For the professional desktop application scene, the GUI sensory and code generation capability of the big model of deep integration of the Hybrid-Agent smart body system achieves an autonomous one-clicking of the desktop-end professional application. Agent has been able to complete the full macOS native Stocks application of the high-level security engraving, covering the complete closed loop from demand understanding to delivery validation: Auto-interactive original application and understanding of UI layouts and functional details, automatic generation of SwiftUI source code based on interactive records, access to LongBridge Real-time API access to real-time market data, auto-compile construction and start-up of a double-off application, and final implementation of 10 functional validation tests - including real-time line loading, stock selection and switching, multi-cycle view switching, search filtering, detailed data panel display, etc. - all passed. The application of the final delivery is a complete replica of the original Stocks dark theme, column layout, real-time situational data and full interactive experience.

Qwen3.7-Plus can act as a powerful visual agent, combining visual understanding with the use of tools to address complex visual tasks. Through code interpreter integration, it can analyse images to find different, patches, emancipation lanes, mazes, puzzles — the whole process is done by autonomous generation and implementation code. Combined with enhanced search, it is able to support monographs, multigraphs and video input based on web-based knowledge for multi-modular reasoning and answers to visual problems in the real world. And here's a few examples of Qwen 3.7-Plus' multimodular intelligence.

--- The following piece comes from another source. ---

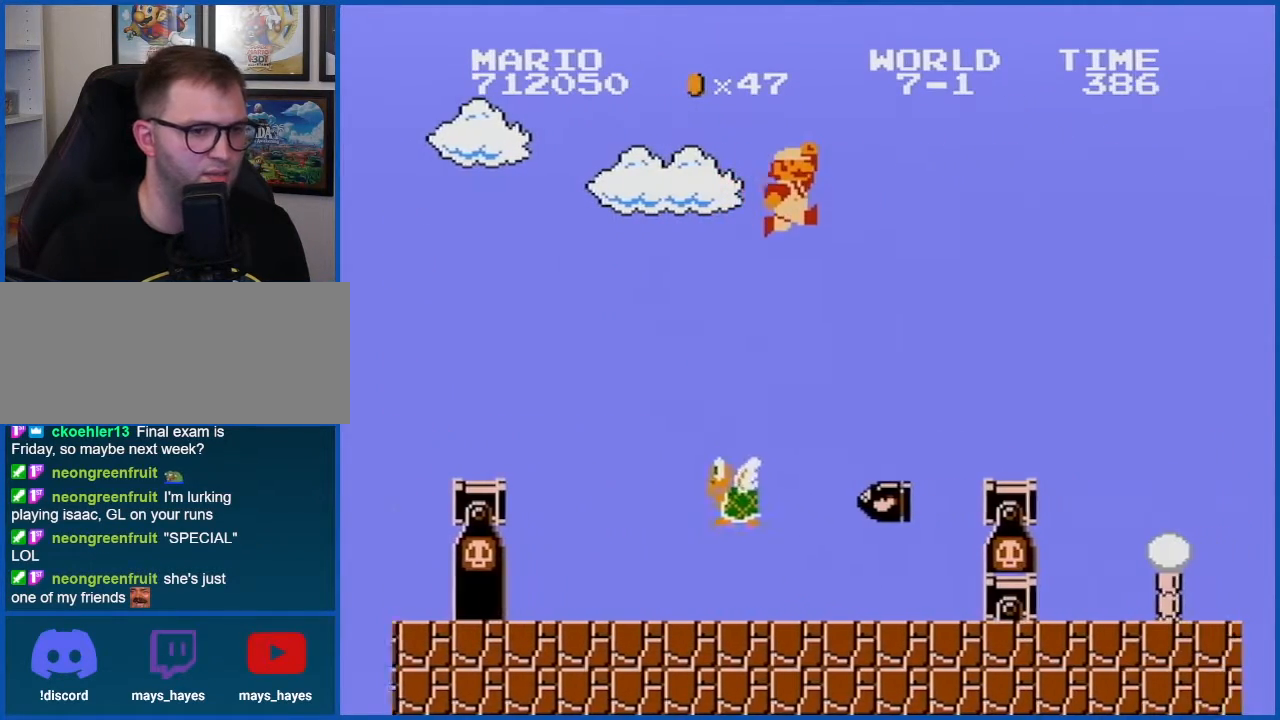
{"buttons": ["B", "DPAD_RIGHT"], "events": [[434, "A", "up"]]}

In multi-modular reasoning, we have introduced code enforcement to further enhance model reasoning, understanding the structure and constraints in the image, transforming visual problems into calculable questions, and then preparing and implementing code solvers, searches or validations on their own. For example, in the search for different tasks such as different, patches, Quakers, mazes and puzzles, models need not only to identify the image content, but also to perform space modelling, path search, status extrapolation and validation of results. These types of missions reflect the ability of Qwen 3.7-Plus to move from visual perception to procedural solvency.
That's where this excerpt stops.